Look over the entries and say how many lines include the word "edebilirsiniz". Only the number, please.

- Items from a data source

______

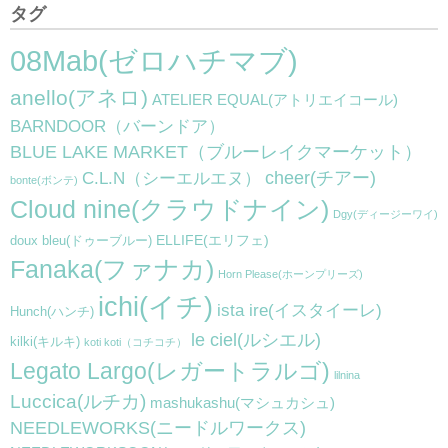
タグ
08Mab(ゼロハチマブ)
anello(アネロ)
ATELIER EQUAL(アトリエイコール)
BARNDOOR（バーンドア）
BLUE LAKE MARKET（ブルーレイクマーケット）
cheer(チアー)
C.L.N（シーエルエヌ）
bonte(ボンテ)
Cloud nine(クラウドナイン)
Dgy(ディージーワイ)
ELLIFE(エリフェ)
doux bleu(ドゥーブルー)
Fanaka(ファナカ)
Horn Please(ホーンプリーズ)
ichi(イチ)
ista ire(イスタイーレ)
Hunch(ハンチ)
le ciel(ルシエル)
kilki(キルキ)
koti koti（コチコチ）
Legato Largo(レガートラルゴ)
lilnina
Luccica(ルチカ)
mashukashu(マシュカシュ)
NEEDLEWORKS(ニードルワークス)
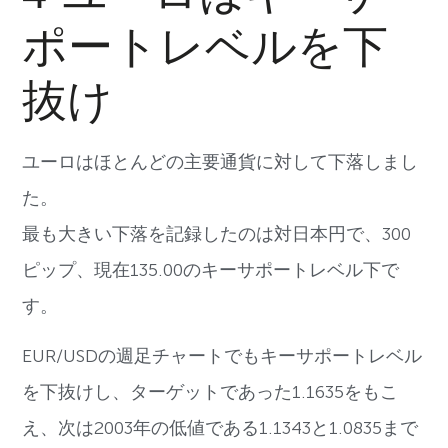
ポートレベルを下
抜け
ユーロはほとんどの主要通貨に対して下落しまし
た。
最も大きい下落を記録したのは対日本円で、300
ピップ、現在135.00のキーサポートレベル下で
す。
EUR/USDの週足チャートでもキーサポートレベル
を下抜けし、ターゲットであった1.1635をもこ
え、次は2003年の低値である1.1343と1.0835まで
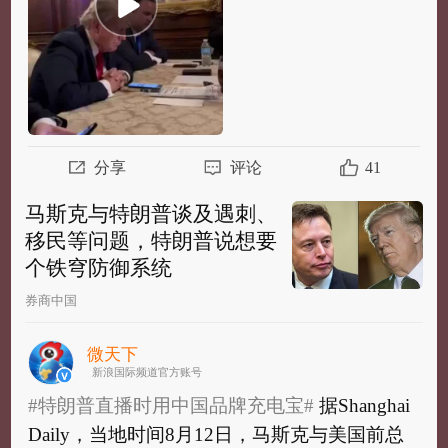
分享
评论
41
马斯克与特朗普谈及遇刺、
移民等问题，特朗普说想要
个铁穹防御系统
券商中国
微天下
新浪国际频道官方账号
#特朗普直播时用中国品牌充电宝#
据Shanghai
Daily，当地时间8月12日，马斯克与美国前总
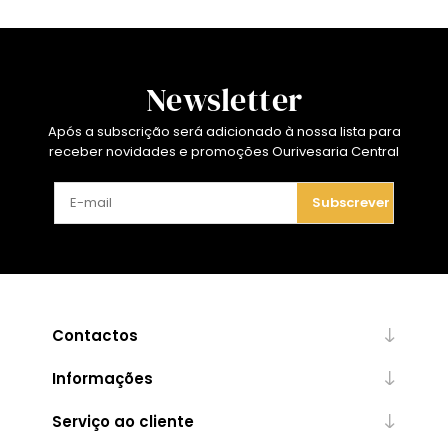
Newsletter
Após a subscrição será adicionado à nossa lista para
receber novidades e promoções Ourivesaria Central
Subscrever
Contactos
Informações
Serviço ao cliente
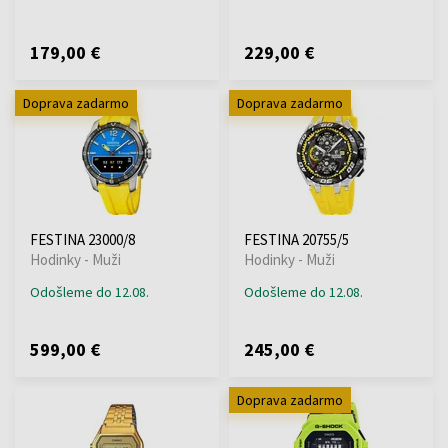
179,00 €
229,00 €
Doprava zadarmo
Doprava zadarmo
FESTINA 23000/8
FESTINA 20755/5
Hodinky - Muži
Hodinky - Muži
Odošleme do 12.08.
Odošleme do 12.08.
599,00 €
245,00 €
Doprava zadarmo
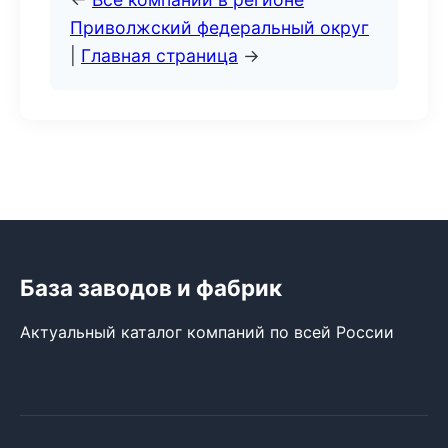
Приволжский федеральный округ
|
Главная страница
→
База заводов и фабрик
Актуальный каталог компаний по всей России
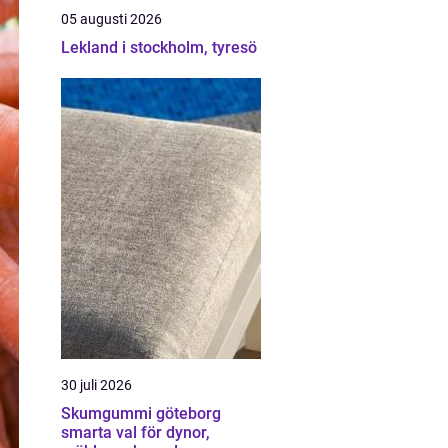
05 augusti 2026
Lekland i stockholm, tyresö
30 juli 2026
Skumgummi göteborg
smarta val för dynor,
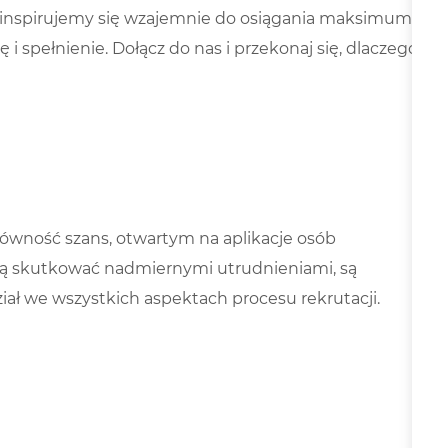
u: inspirujemy się wzajemnie do osiągania maksimum
 i spełnienie. Dołącz do nas i przekonaj się, dlaczego
ówność szans, otwartym na aplikacje osób
dą skutkować nadmiernymi utrudnieniami, są
ał we wszystkich aspektach procesu rekrutacji.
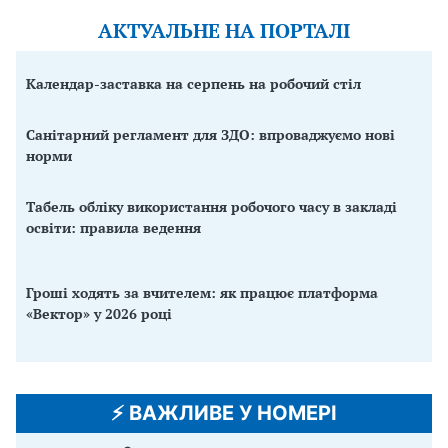
АКТУАЛЬНЕ НА ПОРТАЛІ
Календар-заставка на серпень на робочий стіл
Санітарний регламент для ЗДО: впроваджуємо нові
норми
Табель обліку використання робочого часу в закладі
освіти: правила ведення
Гроші ходять за вчителем: як працює платформа
«Вектор» у 2026 році
⚡️ ВАЖЛИВЕ У НОМЕРІ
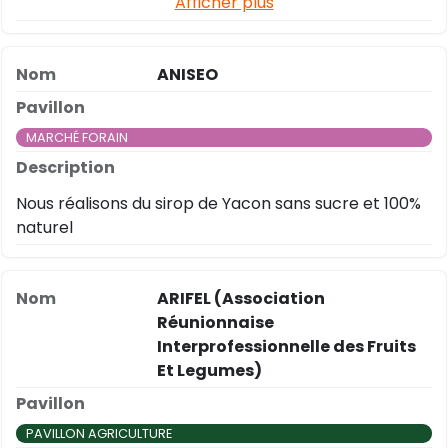
Afficher plus
ANISEO
MARCHÉ FORAIN
Nous réalisons du sirop de Yacon sans sucre et 100%
naturel
ARIFEL (Association
Réunionnaise
Interprofessionnelle des Fruits
Et Legumes)
PAVILLON AGRICULTURE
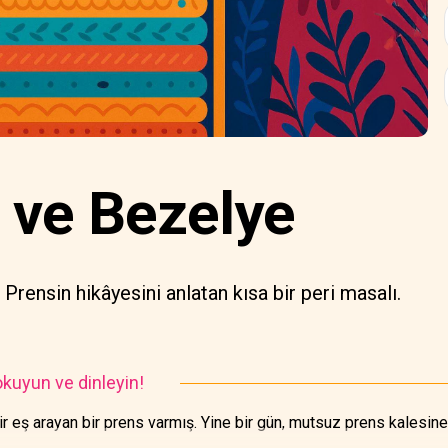
 ve Bezelye
 Prensin hikâyesini anlatan kısa bir peri masalı.
kuyun ve dinleyin!
ir eş arayan bir prens varmış. Yine bir gün, mutsuz prens kalesin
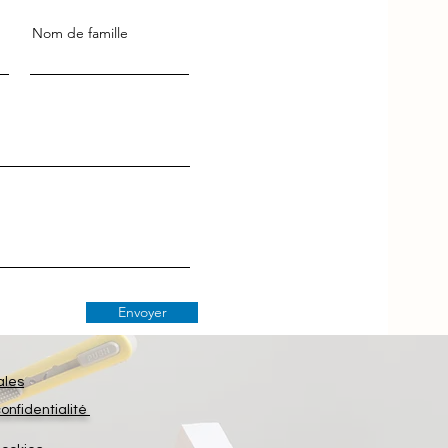
Nom de famille
Envoyer
ales
confidentialité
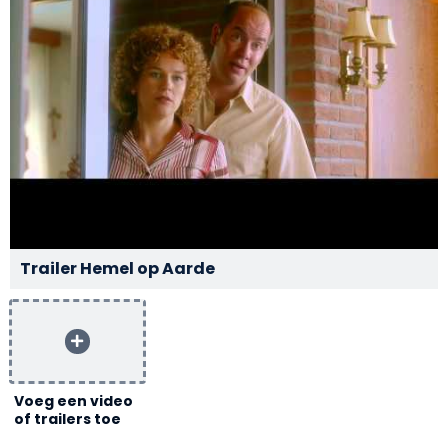
Trailer Hemel op Aarde
Voeg een video
of trailers toe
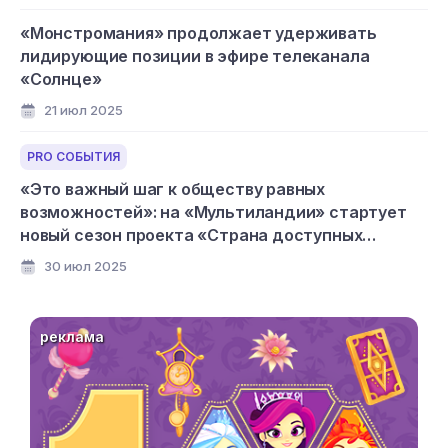
«Монстромания» продолжает удерживать
лидирующие позиции в эфире телеканала
«Солнце»
21 июл 2025
PRO СОБЫТИЯ
«Это важный шаг к обществу равных
возможностей»: на «Мультиландии» стартует
новый сезон проекта «Страна доступных
мультфильмов»
30 июл 2025
реклама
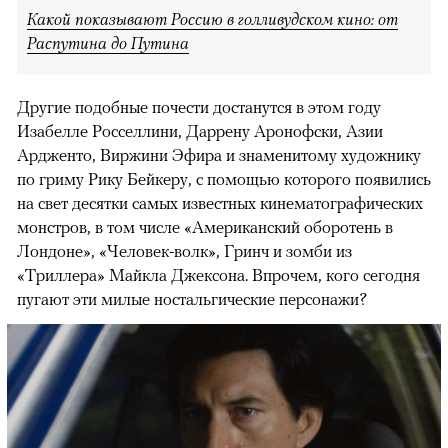
Какой показывают Россию в голливудском кино: от
Распутина до Путина
Другие подобные почести достанутся в этом году
Изабелле Росселлини, Даррену Аронофски, Азии
Ардженто, Виржини Эфира и знаменитому художнику
по гриму Рику Бейкеру, с помощью которого появились
на свет десятки самых известных кинематографических
монстров, в том числе «Американский оборотень в
Лондоне», «Человек-волк», Гринч и зомби из
«Триллера» Майкла Джексона. Впрочем, кого сегодня
пугают эти милые ностальгические персонажи?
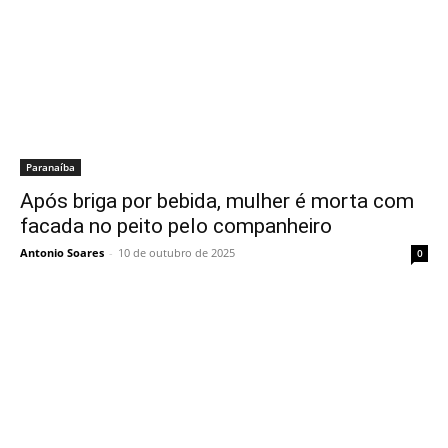
Paranaíba
Após briga por bebida, mulher é morta com
facada no peito pelo companheiro
Antonio Soares
-
10 de outubro de 2025
0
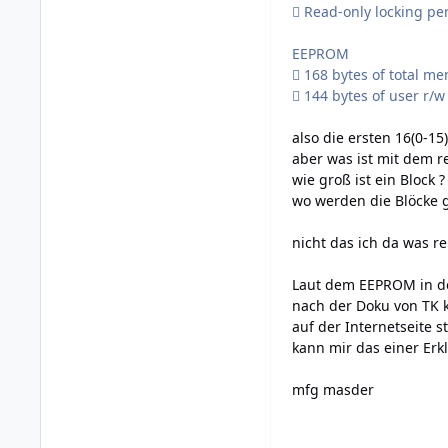
 Read-only locking pe
EEPROM
 168 bytes of total me
 144 bytes of user r/
also die ersten 16(0-15
aber was ist mit dem r
wie groß ist ein Block ?
wo werden die Blöcke g
nicht das ich da was r
Laut dem EEPROM in de
nach der Doku von TK k
auf der Internetseite s
kann mir das einer Erk
mfg masder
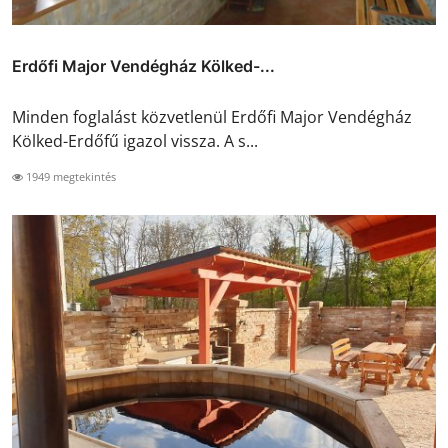
Erdőfi Major Vendégház Kölked-...
Minden foglalást közvetlenül Erdőfi Major Vendégház
Kölked-Erdőfű igazol vissza. A s...
1949 megtekintés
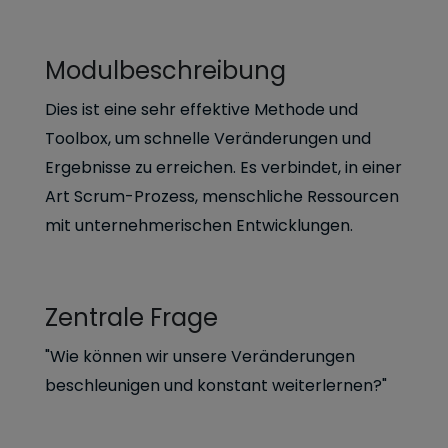
Modulbeschreibung
Dies ist eine sehr effektive Methode und
Toolbox, um schnelle Veränderungen und
Ergebnisse zu erreichen. Es verbindet, in einer
Art Scrum-Prozess, menschliche Ressourcen
mit unternehmerischen Entwicklungen.
Zentrale Frage
"Wie können wir unsere Veränderungen
beschleunigen und konstant weiterlernen?"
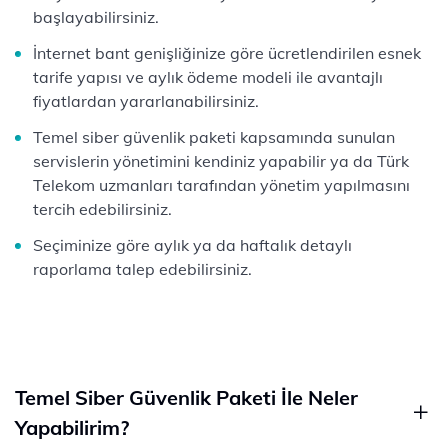
başlayabilirsiniz.
İnternet bant genişliğinize göre ücretlendirilen esnek
tarife yapısı ve aylık ödeme modeli ile avantajlı
fiyatlardan yararlanabilirsiniz.
Temel siber güvenlik paketi kapsamında sunulan
servislerin yönetimini kendiniz yapabilir ya da Türk
Telekom uzmanları tarafından yönetim yapılmasını
tercih edebilirsiniz.
Seçiminize göre aylık ya da haftalık detaylı
raporlama talep edebilirsiniz.
Temel Siber Güvenlik Paketi İle Neler
Yapabilirim?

______

- PROBLEM SOLUTION
2